ЧТО СДЕЛАТЬ 1 – Какое слово, по словам отрывка о книге Зелинского, вошло в его лексикон из раннесоветского блатного жаргона?
ЧТО СДЕЛАТЬ 2 – Перепечатайте из отрывка о книге Зелинского фрагмент, начиная со слов «Почему он пишет» и заканчивая словами «для общего блага.».

ОТРЫВОК –
──────────────────────────────
Почему он пишет об этом, таком незначительном, эпизоде так подробно? Потому, наверное, что это была его молодость. Но, глядя на коллег по немецкому университету, я бы сказал, что главная причина – в другом. Ученая и преподавательская жизнь в живом университете немыслима без таких вот совместных трапез и возлияний. Где с пивом, а где и с вином, как в Италии. Традиция той самой свободы, которую принесли грекам Дионис, а европейцам – Фридрих Ницше. Да, этой традицией надо уметь пользоваться. Ведь главное, все-таки, не сама традиция, а то, что каждое следующее поколение рождает для общего блага.
Но это легко сказать, а как сделать? Зелинский, даже и предупредив читателя, что будет опираться на трагический, иначе говоря, понятый через драму, а значит, и через психологию личности, миф, ни слова не скажет о языке, которым эта книга будет написана. А ведь в ней есть, как минимум, два тогда еще совсем новых речевых пласта, столкновение с которыми было для старика-профессора сильнейшим испытанием. А вот мимо нас с вами, возможно, пройдет незамеченным. Первый пласт – обычная малограмотность. Книга Зелинского адресована людям, почти безнадежно выброшенным с орбиты привычного для него образовательного процесса. Куда? Непонятно! Но это, во всяком случае, будут люди, которые не знают некоторых правил русской грамматики для грамотных. Например, всюду, где так называемая культивированная речь требует писать и говорить «тот», «та», «того» (например, «Зевс сказал Прометею, что тому не следует надеяться на прощение»), Зелинский нарочито упрощает («Зевс сказал Прометею, что ему не следует надеяться на прощение»). Сегодняшний читатель, пожалуй, и не заметит подвоха.
Но есть и куда крутейшие примеры.
«Пенелопа сказала, – пишет Зелинский, – что должна соткать саван для старого свекра Лаэрта. Она днем ткала, а ночью разбирала тканое; но однажды, вследствие предательства прислужницы, ее накрыли за этой ночной работой, и ей пришлось поневоле назначить им срок».
Словечко «накрыли» вошло в лексикон Зелинского из того живого раннесоветского блатного жаргона, знания которого никто требовать еще не мог, но тогда, как и сегодня, молодой читатель легко проглотит всю конструкцию.
Разминувшийся с Зелинским во времени выдающийся польский поэт Збигнев Херберт (1924–1998) писал: «Один из смертных грехов современной культуры – то, что она малодушно избегает фронтального столкновения с высшими ценностями. А также дерзкая убежденность в том, что мы можем обойтись без образцов (как эстетических, так и нравственных), ибо наше положение в мире исключительно и ни с чем не сравнимо. Именно поэтому мы отвергаем помощь традиции, бредем в наше одиночество, роемся в темных закутках покинутой душеньки.
──────────────────────────────
ЗАПИСАННЫЕ ДАННЫЕ –
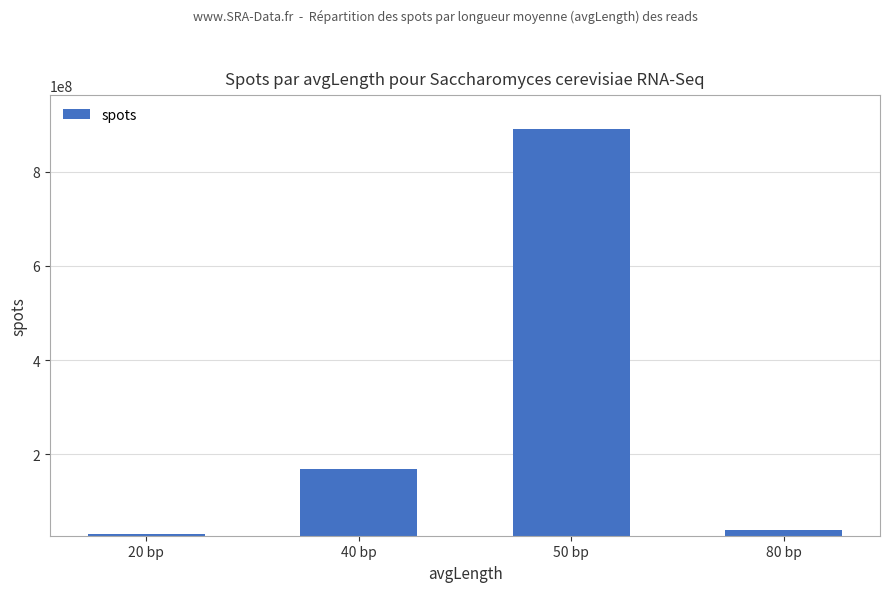

Is it true that the value at 20 bp is 30900888?

True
──────────────────────────────
РЕЗУЛЬТАТ УПРАЖНЕНИЯ 1 – Слово «накрыли».

РЕЗУЛЬТАТ УПРАЖНЕНИЯ 2 –
Почему он пишет об этом, таком незначительном, эпизоде так подробно? Потому, наверное, что это была его молодость. Но, глядя на коллег по немецкому университету, я бы сказал, что главная причина – в другом. Ученая и преподавательская жизнь в живом университете немыслима без таких вот совместных трапез и возлияний. Где с пивом, а где и с вином, как в Италии. Традиция той самой свободы, которую принесли грекам Дионис, а европейцам – Фридрих Ницше. Да, этой традицией надо уметь пользоваться. Ведь главное, все-таки, не сама традиция, а то, что каждое следующее поколение рождает для общего блага.